Dogs are thought to be man’s best friend, at their owners’ sides in sickness and in health. But can people be selfless enough to return the favor? In writer/director Jun Robles Lana’s Bwakaw, the eponymous dog (canine star “Princess”) comes into the life of elderly, curmudgeonly loner Rene (Eddie Garcia) and thus injects him with a newfound sense of humanity. While the story is somewhat of a retread of many “inspirational dog” films, like My Dog Skip or Hachiko: A Dog’s Story, it is executed fairly well, and the man and dog have great chemistry to propel the story and draw in viewer interest despite its flaws.
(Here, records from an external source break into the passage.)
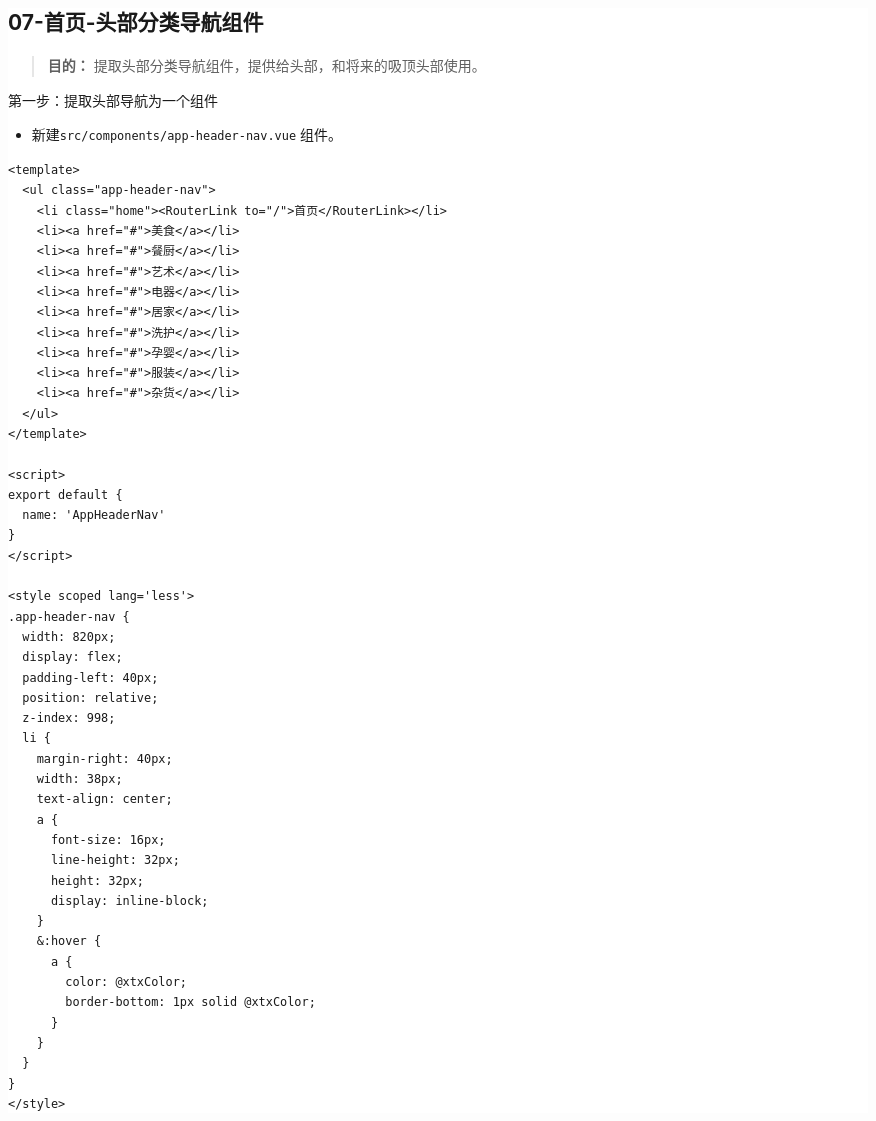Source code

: 

##  07-首页-头部分类导航组件

> **目的：** 提取头部分类导航组件，提供给头部，和将来的吸顶头部使用。

第一步：提取头部导航为一个组件

- 新建`src/components/app-header-nav.vue` 组件。

```vue
<template>
  <ul class="app-header-nav">
    <li class="home"><RouterLink to="/">首页</RouterLink></li>
    <li><a href="#">美食</a></li>
    <li><a href="#">餐厨</a></li>
    <li><a href="#">艺术</a></li>
    <li><a href="#">电器</a></li>
    <li><a href="#">居家</a></li>
    <li><a href="#">洗护</a></li>
    <li><a href="#">孕婴</a></li>
    <li><a href="#">服装</a></li>
    <li><a href="#">杂货</a></li>
  </ul>
</template>

<script>
export default {
  name: 'AppHeaderNav'
}
</script>

<style scoped lang='less'>
.app-header-nav {
  width: 820px;
  display: flex;
  padding-left: 40px;
  position: relative;
  z-index: 998;
  li {
    margin-right: 40px;
    width: 38px;
    text-align: center;
    a {
      font-size: 16px;
      line-height: 32px;
      height: 32px;
      display: inline-block;
    }
    &:hover {
      a {
        color: @xtxColor;
        border-bottom: 1px solid @xtxColor;
      }
    }
  }
}
</style>
```
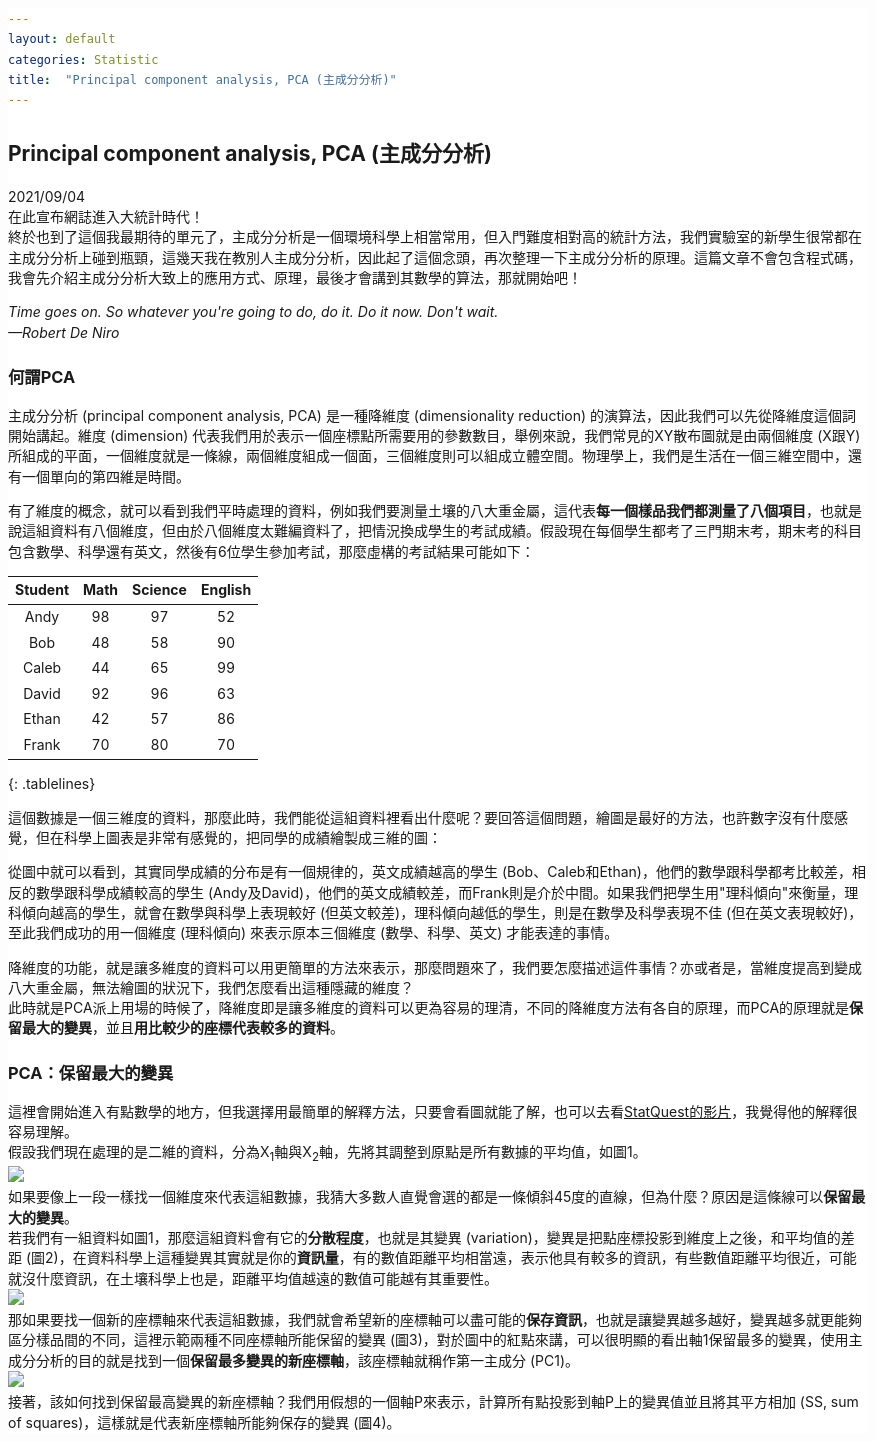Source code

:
 ```yaml
---
layout: default
categories: Statistic
title:  "Principal component analysis, PCA (主成分分析)"
---  
```

## Principal component analysis, PCA (主成分分析)   
2021/09/04   
在此宣布網誌進入大統計時代！   
終於也到了這個我最期待的單元了，主成分分析是一個環境科學上相當常用，但入門難度相對高的統計方法，我們實驗室的新學生很常都在主成分分析上碰到瓶頸，這幾天我在教別人主成分分析，因此起了這個念頭，再次整理一下主成分分析的原理。這篇文章不會包含程式碼，我會先介紹主成分分析大致上的應用方式、原理，最後才會講到其數學的算法，那就開始吧！  
  
*Time goes on. So whatever you're going to do, do it. Do it now. Don't wait.   
&mdash;Robert De Niro*   
  
### 何謂PCA   
主成分分析 (principal component analysis, PCA) 是一種降維度 (dimensionality reduction) 的演算法，因此我們可以先從降維度這個詞開始講起。維度 (dimension) 代表我們用於表示一個座標點所需要用的參數數目，舉例來說，我們常見的XY散布圖就是由兩個維度 (X跟Y) 所組成的平面，一個維度就是一條線，兩個維度組成一個面，三個維度則可以組成立體空間。物理學上，我們是生活在一個三維空間中，還有一個單向的第四維是時間。  
  
有了維度的概念，就可以看到我們平時處理的資料，例如我們要測量土壤的八大重金屬，這代表**每一個樣品我們都測量了八個項目**，也就是說這組資料有八個維度，但由於八個維度太難編資料了，把情況換成學生的考試成績。假設現在每個學生都考了三門期末考，期末考的科目包含數學、科學還有英文，然後有6位學生參加考試，那麼虛構的考試結果可能如下：  
  
| Student | Math | Science | English |     
| :---: | :---: | :---: | :---: |      
| Andy | 98 | 97 | 52 |       
| Bob | 48 | 58 | 90 |      
| Caleb | 44 | 65 | 99 |      
| David | 92 | 96 | 63 |     
| Ethan | 42 | 57 | 86 |      
| Frank | 70 | 80 | 70 |      
{: .tablelines}     
   
這個數據是一個三維度的資料，那麼此時，我們能從這組資料裡看出什麼呢？要回答這個問題，繪圖是最好的方法，也許數字沒有什麼感覺，但在科學上圖表是非常有感覺的，把同學的成績繪製成三維的圖：  
<iframe src="https://lloydychuang.github.io/assets/pca.html" width="520" height="520" frameborder="0" scrolling="no"></iframe>  
  
從圖中就可以看到，其實同學成績的分布是有一個規律的，英文成績越高的學生 (Bob、Caleb和Ethan)，他們的數學跟科學都考比較差，相反的數學跟科學成績較高的學生 (Andy及David)，他們的英文成績較差，而Frank則是介於中間。如果我們把學生用"理科傾向"來衡量，理科傾向越高的學生，就會在數學與科學上表現較好 (但英文較差)，理科傾向越低的學生，則是在數學及科學表現不佳 (但在英文表現較好)，至此我們成功的用一個維度 (理科傾向) 來表示原本三個維度 (數學、科學、英文) 才能表達的事情。  
  
降維度的功能，就是讓多維度的資料可以用更簡單的方法來表示，那麼問題來了，我們要怎麼描述這件事情？亦或者是，當維度提高到變成八大重金屬，無法繪圖的狀況下，我們怎麼看出這種隱藏的維度？   
此時就是PCA派上用場的時候了，降維度即是讓多維度的資料可以更為容易的理清，不同的降維度方法有各自的原理，而PCA的原理就是**保留最大的變異**，並且**用比較少的座標代表較多的資料**。  
  
### PCA：保留最大的變異  
這裡會開始進入有點數學的地方，但我選擇用最簡單的解釋方法，只要會看圖就能了解，也可以去看<a href="https://www.youtube.com/watch?v=FgakZw6K1QQ" target="_blank">StatQuest的影片</a>，我覺得他的解釋很容易理解。  
假設我們現在處理的是二維的資料，分為X<sub>1</sub>軸與X<sub>2</sub>軸，先將其調整到原點是所有數據的平均值，如圖1。   
<img src="https://lloydychuang.github.io/assets/PCA1.JPG" width="700">   
如果要像上一段一樣找一個維度來代表這組數據，我猜大多數人直覺會選的都是一條傾斜45度的直線，但為什麼？原因是這條線可以**保留最大的變異**。   
若我們有一組資料如圖1，那麼這組資料會有它的**分散程度**，也就是其變異 (variation)，變異是把點座標投影到維度上之後，和平均值的差距 (圖2)，在資料科學上這種變異其實就是你的**資訊量**，有的數值距離平均相當遠，表示他具有較多的資訊，有些數值距離平均很近，可能就沒什麼資訊，在土壤科學上也是，距離平均值越遠的數值可能越有其重要性。   
<img src="https://lloydychuang.github.io/assets/PCA2.2.JPG" width="700">       
那如果要找一個新的座標軸來代表這組數據，我們就會希望新的座標軸可以盡可能的**保存資訊**，也就是讓變異越多越好，變異越多就更能夠區分樣品間的不同，這裡示範兩種不同座標軸所能保留的變異 (圖3)，對於圖中的紅點來講，可以很明顯的看出軸1保留最多的變異，使用主成分分析的目的就是找到一個**保留最多變異的新座標軸**，該座標軸就稱作第一主成分 (PC1)。  
<img src="https://lloydychuang.github.io/assets/PCA3.JPG" width="700">        
接著，該如何找到保留最高變異的新座標軸？我們用假想的一個軸P來表示，計算所有點投影到軸P上的變異值並且將其平方相加 (SS, sum of squares)，這樣就是代表新座標軸所能夠保存的變異 (圖4)。  
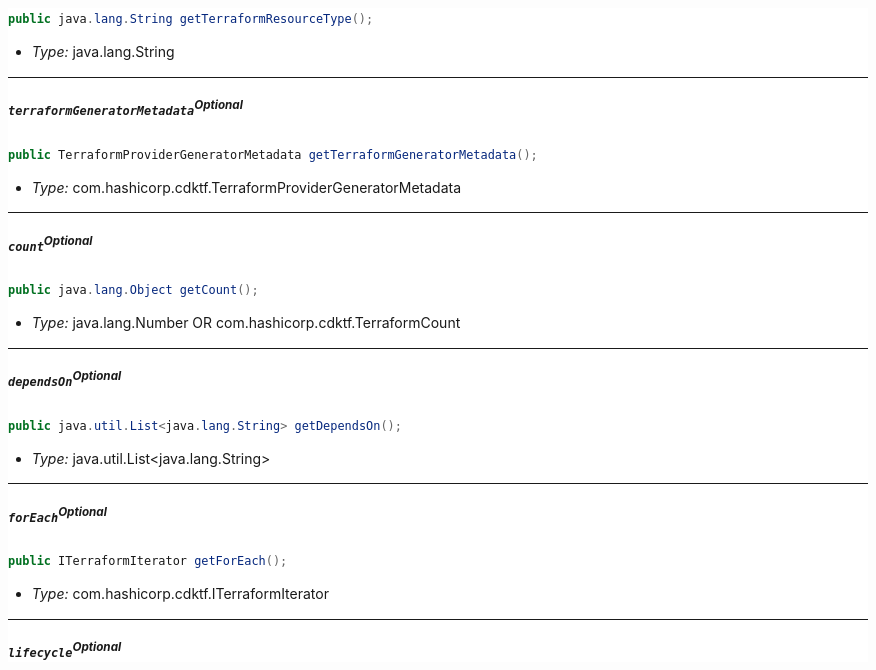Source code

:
 ```java
public java.lang.String getTerraformResourceType();
```

- *Type:* java.lang.String

---

##### `terraformGeneratorMetadata`<sup>Optional</sup> <a name="terraformGeneratorMetadata" id="@cdktf/provider-cloudflare.dataCloudflareD1Databases.DataCloudflareD1Databases.property.terraformGeneratorMetadata"></a>

```java
public TerraformProviderGeneratorMetadata getTerraformGeneratorMetadata();
```

- *Type:* com.hashicorp.cdktf.TerraformProviderGeneratorMetadata

---

##### `count`<sup>Optional</sup> <a name="count" id="@cdktf/provider-cloudflare.dataCloudflareD1Databases.DataCloudflareD1Databases.property.count"></a>

```java
public java.lang.Object getCount();
```

- *Type:* java.lang.Number OR com.hashicorp.cdktf.TerraformCount

---

##### `dependsOn`<sup>Optional</sup> <a name="dependsOn" id="@cdktf/provider-cloudflare.dataCloudflareD1Databases.DataCloudflareD1Databases.property.dependsOn"></a>

```java
public java.util.List<java.lang.String> getDependsOn();
```

- *Type:* java.util.List<java.lang.String>

---

##### `forEach`<sup>Optional</sup> <a name="forEach" id="@cdktf/provider-cloudflare.dataCloudflareD1Databases.DataCloudflareD1Databases.property.forEach"></a>

```java
public ITerraformIterator getForEach();
```

- *Type:* com.hashicorp.cdktf.ITerraformIterator

---

##### `lifecycle`<sup>Optional</sup> <a name="lifecycle" id="@cdktf/provider-cloudflare.dataCloudflareD1Databases.DataCloudflareD1Databases.property.lifecycle"></a>
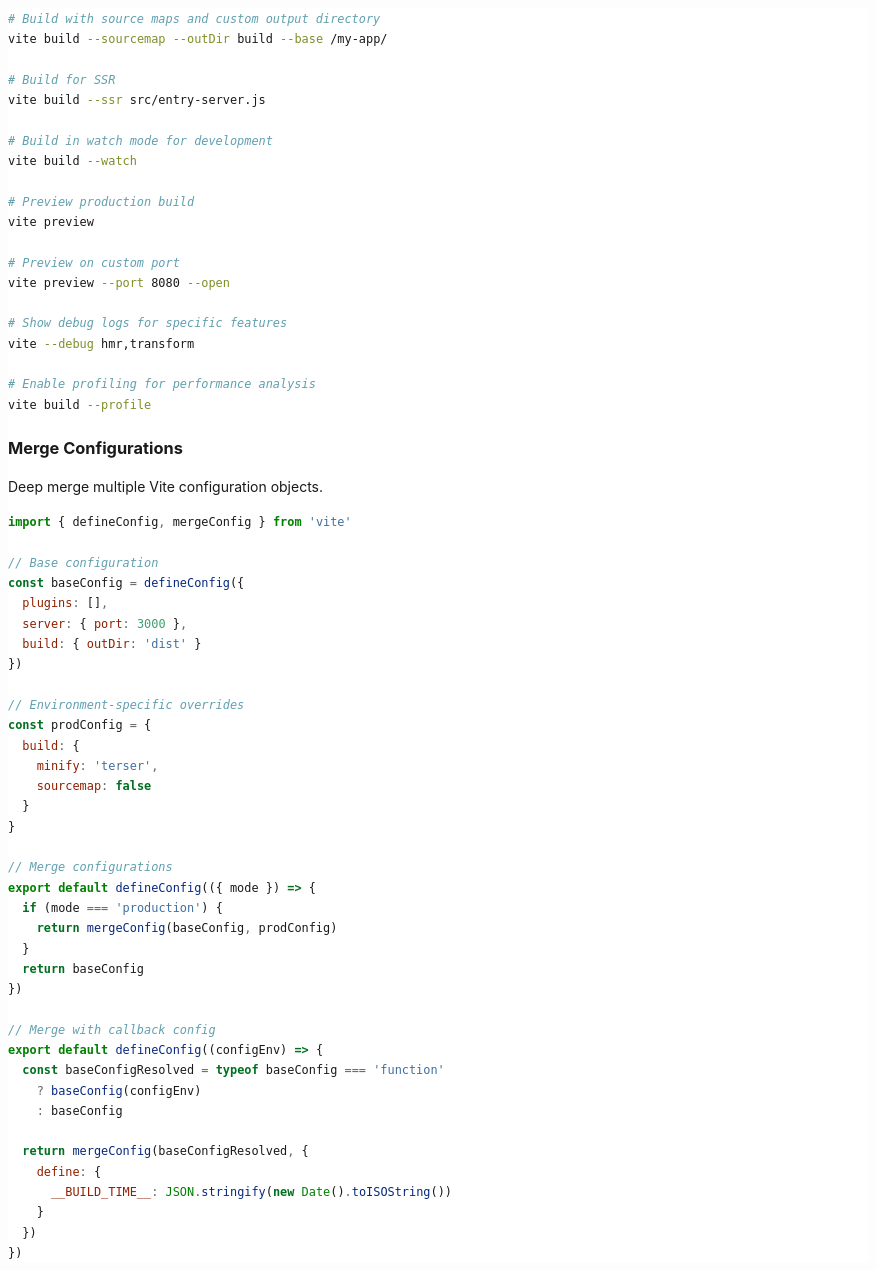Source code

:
 ```bash
# Build with source maps and custom output directory
vite build --sourcemap --outDir build --base /my-app/

# Build for SSR
vite build --ssr src/entry-server.js

# Build in watch mode for development
vite build --watch

# Preview production build
vite preview

# Preview on custom port
vite preview --port 8080 --open

# Show debug logs for specific features
vite --debug hmr,transform

# Enable profiling for performance analysis
vite build --profile
```

### Merge Configurations

Deep merge multiple Vite configuration objects.

```js
import { defineConfig, mergeConfig } from 'vite'

// Base configuration
const baseConfig = defineConfig({
  plugins: [],
  server: { port: 3000 },
  build: { outDir: 'dist' }
})

// Environment-specific overrides
const prodConfig = {
  build: {
    minify: 'terser',
    sourcemap: false
  }
}

// Merge configurations
export default defineConfig(({ mode }) => {
  if (mode === 'production') {
    return mergeConfig(baseConfig, prodConfig)
  }
  return baseConfig
})

// Merge with callback config
export default defineConfig((configEnv) => {
  const baseConfigResolved = typeof baseConfig === 'function'
    ? baseConfig(configEnv)
    : baseConfig

  return mergeConfig(baseConfigResolved, {
    define: {
      __BUILD_TIME__: JSON.stringify(new Date().toISOString())
    }
  })
})
```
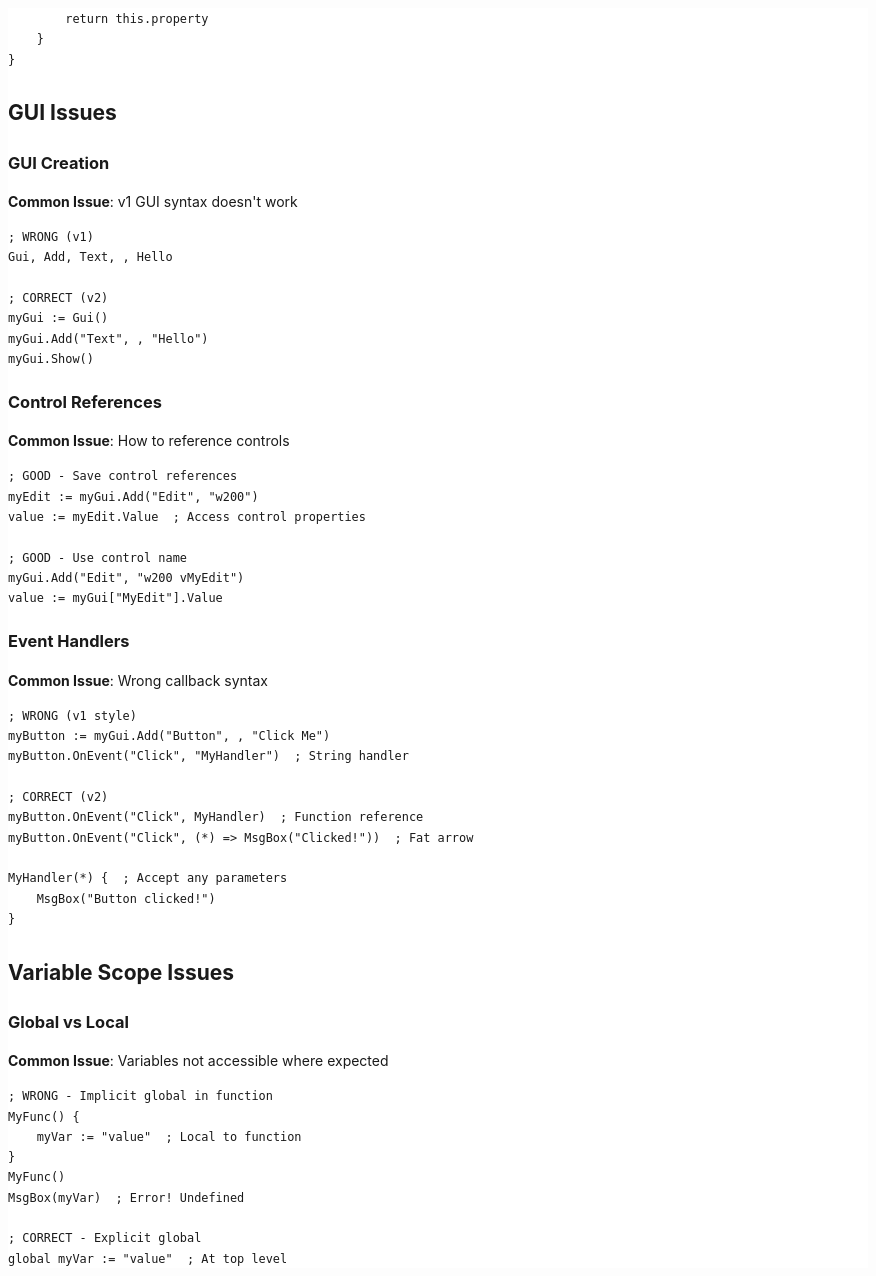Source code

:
 ```ahk
        return this.property
    }
}
```

## GUI Issues

### GUI Creation
**Common Issue**: v1 GUI syntax doesn't work
```ahk
; WRONG (v1)
Gui, Add, Text, , Hello

; CORRECT (v2)
myGui := Gui()
myGui.Add("Text", , "Hello")
myGui.Show()
```

### Control References
**Common Issue**: How to reference controls
```ahk
; GOOD - Save control references
myEdit := myGui.Add("Edit", "w200")
value := myEdit.Value  ; Access control properties

; GOOD - Use control name
myGui.Add("Edit", "w200 vMyEdit")
value := myGui["MyEdit"].Value
```

### Event Handlers
**Common Issue**: Wrong callback syntax
```ahk
; WRONG (v1 style)
myButton := myGui.Add("Button", , "Click Me")
myButton.OnEvent("Click", "MyHandler")  ; String handler

; CORRECT (v2)
myButton.OnEvent("Click", MyHandler)  ; Function reference
myButton.OnEvent("Click", (*) => MsgBox("Clicked!"))  ; Fat arrow

MyHandler(*) {  ; Accept any parameters
    MsgBox("Button clicked!")
}
```

## Variable Scope Issues

### Global vs Local
**Common Issue**: Variables not accessible where expected
```ahk
; WRONG - Implicit global in function
MyFunc() {
    myVar := "value"  ; Local to function
}
MyFunc()
MsgBox(myVar)  ; Error! Undefined

; CORRECT - Explicit global
global myVar := "value"  ; At top level

```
The recently retired Rene lives alone and without the 21st century comfort of electricity. His only friend is former stray Bwakaw, who he still keeps at arm’s length, as she only lives on his porch. Nevertheless, Bwakaw is glued to Rene’s side as he takes pedi-cabs around town and hangs out with his former co-workers at the local post office. Crusty Rene frequently gets in scrapes with many, including macho pedi-cab driver Sol (Rez Cortez), who is opposed to transporting canines, and flamboyant hair salon owners Zaldy and Tracy (Soxie Topaxio and Armida Siguion Reyna), who only put up with him because Zaldy is a childhood friend. Rene is also a homosexual, but hasn’t fully come to terms with that, despite his old age.

One day, Bwakaw faints outside and Rene must rush her to the veterinarian. Surprisingly, Sol is the only pedi-cab driver who will take him. As Rene cares for Bwakaw, his heart starts to thaw, and he lets the dog sleep in his house and begins to allow other people into his life.

On the whole, the cast is very effective. Garcia is able to carry the film as the secretly sensitive Rene, and this is apparently a departure for him as he is famous in his native Philippines for being a macho action star. However, the true star of the film is his canine leading lady, the petite Golden Retriever mix Princess, who is also a big deal in the Philippines. Not only is she the star of her own soap opera, she is also a trained bomb-sniffing dog. As much as dogs are able to, she seems to emote a great deal without the overly rehearsed mannerisms of other dog stars like Eddie from Frasier. While they are obviously present for comic relief, the stock gay characters (one has pink hair, one is dresses in drag) go a bit too far into caricature territory, like they flew The Birdcage and landed in this more sedate film.

The main flaw here is the predictability of the story. The “dog movie” can easily get schmaltzy or derivative, and this one is good, but doesn’t go to great lengths to differentiate itself. Take Kelly Reichardt’s Wendy and Lucy, for example – that film ultimately was a greater meditation on loneliness and isolation. This film tries to tackle those themes, but comes up a bit short, lacking a certain depth.

The film does look great, however. The editing and shot composition are very straightforward, but the saturated colors of the rural Philippines are lovely and have an overall lush appearance. The production design is also noteworthy, as Rene’s home is becomes a visual representation of him (and the symbolism doesn’t hit you over the head).

Bwakaw never set out to reinvent the wheel, and it doesn’t necessarily have to. The relationship between man and dog here is affecting, and the film is beautiful to look at. The film is slight yet entertaining and will probably please a decent percentage of audiences – who doesn’t like a good onscreen dog?

The Upside: The film is shot well, and Princess sometimes gives Uggie a run for his money (and can apparently sniff out explosives, too).

The Downside: The story isn’t very original… and the stock gay characters are a bit too over-the-top.

On the Side: This is the Philippines’ official 2013 Oscar entry for Best Foreign Language Film.